*Passage to read:*

13. Representations and Warranties of the Adviser. The
Adviser represents and warrants to the Sub-Adviser that:
(i) it is registered as an investment adviser under the
Advisers Act and is registered or licensed as an
investment adviser under the laws of all jurisdictions in
which its activities require it to be so registered or
licensed, (ii) it is duly organized and validly existing,
and is authorized to enter into this Agreement and to
perform its obligations hereunder and this Agreement has
been duly executed and delivered by the Adviser; (iii)
this Agreement is enforceable against the Adviser in
accordance with its terms, subject as to enforcement to
bankruptcy, insolvency, reorganization, arrangement,
moratorium and other similar laws of general
applicability relating to or affecting creditors' rights
and to general equity principles; (iv) it is registered
as a commodity pool operator and is a member in good
standing with the NFA; (v) it has received a copy of the
Sub-Adviser's current Form ADV at least 48 hours prior to
entering into this Agreement; and (vi) neither the
execution or delivery of this Agreement by the Adviser
nor its performance of its obligations hereunder shall
conflict with, violate, breach or constitute a default
under any term or provision of its constituent or
governing documents or any indenture, mortgage, deed of
trust, instrument, agreement or other document to which
the Adviser is a party or by which it is bound or to
which any of its assets are subject or any applicable
statute, law, rule, regulation, order or other legal
requirement applicable to the Adviser or any of its
assets.
14. Certain Records.

*Prompt A:*
Decide whether each statement agrees with the sub-advisory agreement excerpt: (i) the Adviser received the Sub-Adviser's Form ADV at least 48 hours before entering into the Agreement; (ii) the Adviser is registered as a commodity pool operator; (iii) enforcement of the Agreement against the Adviser is free of any limit from bankruptcy laws. Answer yes or no for each, and back each answer with the deciding words of the excerpt quoted exactly.
*Prompt B:*
Quote the sub-advisory agreement excerpt from "13. Representations and" to "the Adviser; (iii)".
*Prompt C:*
Write what comes next in the sub-advisory agreement excerpt, starting right after its final line.
The listing that comes after the sub-advisory agreement excerpt is separate material with no connection to it.

(Dataset records)
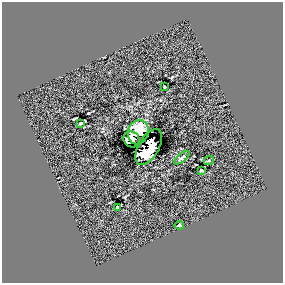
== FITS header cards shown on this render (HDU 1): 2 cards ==
NAXIS1  =                  281 /
NAXIS2  =                  281 /

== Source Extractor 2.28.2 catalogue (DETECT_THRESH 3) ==
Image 281 x 281 px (HDU 1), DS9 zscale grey, 1 PNG px = 1 image px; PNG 285 x 285 px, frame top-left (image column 1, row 281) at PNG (2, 2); each listed source drawn as its Kron ellipse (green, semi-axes under 4 px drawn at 4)
Background 0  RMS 45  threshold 136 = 3 sigma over >= 5 px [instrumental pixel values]
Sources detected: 10; all 10 listed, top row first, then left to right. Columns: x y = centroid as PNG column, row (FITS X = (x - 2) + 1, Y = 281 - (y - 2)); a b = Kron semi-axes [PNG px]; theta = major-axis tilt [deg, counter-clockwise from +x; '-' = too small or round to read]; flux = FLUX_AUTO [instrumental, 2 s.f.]
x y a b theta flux
164 87 3 2 - 2900
81 123 3 3 - 4000
138 132 12 10 71 53000
132 139 8 7 - 27000
149 147 20 10 60 63000
182 158 9 2 38 5500
209 160 5 3 - 2800
201 170 3 3 - 3800
117 207 3 2 - 2300
179 225 4 2 - 4700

*Written answer A:*
(i) Yes: "it has received a copy of the Sub-Adviser's current Form ADV at least 48 hours prior to entering into this Agreement"
(ii) Yes: "it is registered as a commodity pool operator and is a member in good standing with the NFA"
(iii) No: "subject as to enforcement to bankruptcy, insolvency, reorganization, arrangement, moratorium and other similar laws of general applicability"

*Written answer B:*
13. Representations and Warranties of the Adviser. The
Adviser represents and warrants to the Sub-Adviser that:
(i) it is registered as an investment adviser under the
Advisers Act and is registered or licensed as an
investment adviser under the laws of all jurisdictions in
which its activities require it to be so registered or
licensed, (ii) it is duly organized and validly existing,
and is authorized to enter into this Agreement and to
perform its obligations hereunder and this Agreement has
been duly executed and delivered by the Adviser; (iii)

*Written answer C:*
(a) The Sub-Adviser agrees to maintain, in the form and
for the period required by Rule 31a-2 under the 1940 Act,
all records relating to the Sub-Adviser's services under
this Agreement and the Fund's investments made by the
Sub-Adviser as are required by Section 31 of the 1940
Act, and rules and regulations thereunder, and by other
applicable legal provisions, including the Advisers Act,
the 1934 Act, the CEA, and rules and regulations
thereunder, and the Fund's compliance policies and
procedures, and to preserve such records for the periods
and in the manner required by that Section, and those
rules, regulations, legal provisions and compliance
policies and procedures. In compliance with the
requirements of Rule 31a-3 under the 1940 Act, any
records required to be maintained and preserved pursuant
to the provisions of Rule 31a-1 and Rule 31a-2
promulgated under the 1940 Act that are prepared or
maintained by the Sub-Adviser on behalf of the Fund are
the property of the Fund and shall be surrendered
promptly to the Fund or the Adviser on request.
(b) The Sub-Adviser agrees that all accounts, books and
other records maintained and preserved by it as required
hereby shall be subject at any time, and from time to
time, to such periodic, special and other examinations by
the Securities and Exchange Commission, the Fund's
auditors, the Fund or any representative of the Fund
(including, without limitation, the Fund's Chief
Compliance Officer), the Adviser, or any governmental
agency or other instrumentality having regulatory
authority over the Adviser or the Fund.
15. Liability of Sub-Adviser.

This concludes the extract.